## [Work request]
When you copy the material below, keep every line exact and leave each picture out.

## [Material shown]
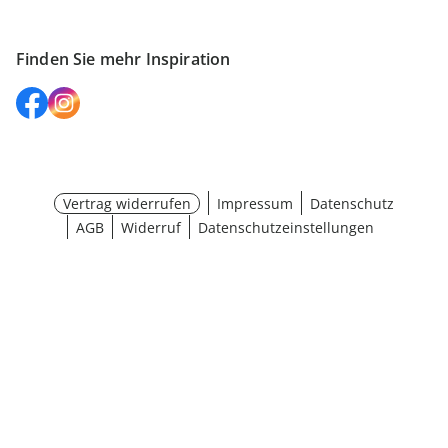
Finden Sie mehr Inspiration
Vertrag widerrufen
Impressum
Datenschutz
AGB
Widerruf
Datenschutzeinstellungen
¹ Aktionsbedingungen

## [Answer to this problem]
Finden Sie mehr Inspiration
Vertrag widerrufen
Impressum
Datenschutz
AGB
Widerruf
Datenschutzeinstellungen
¹ Aktionsbedingungen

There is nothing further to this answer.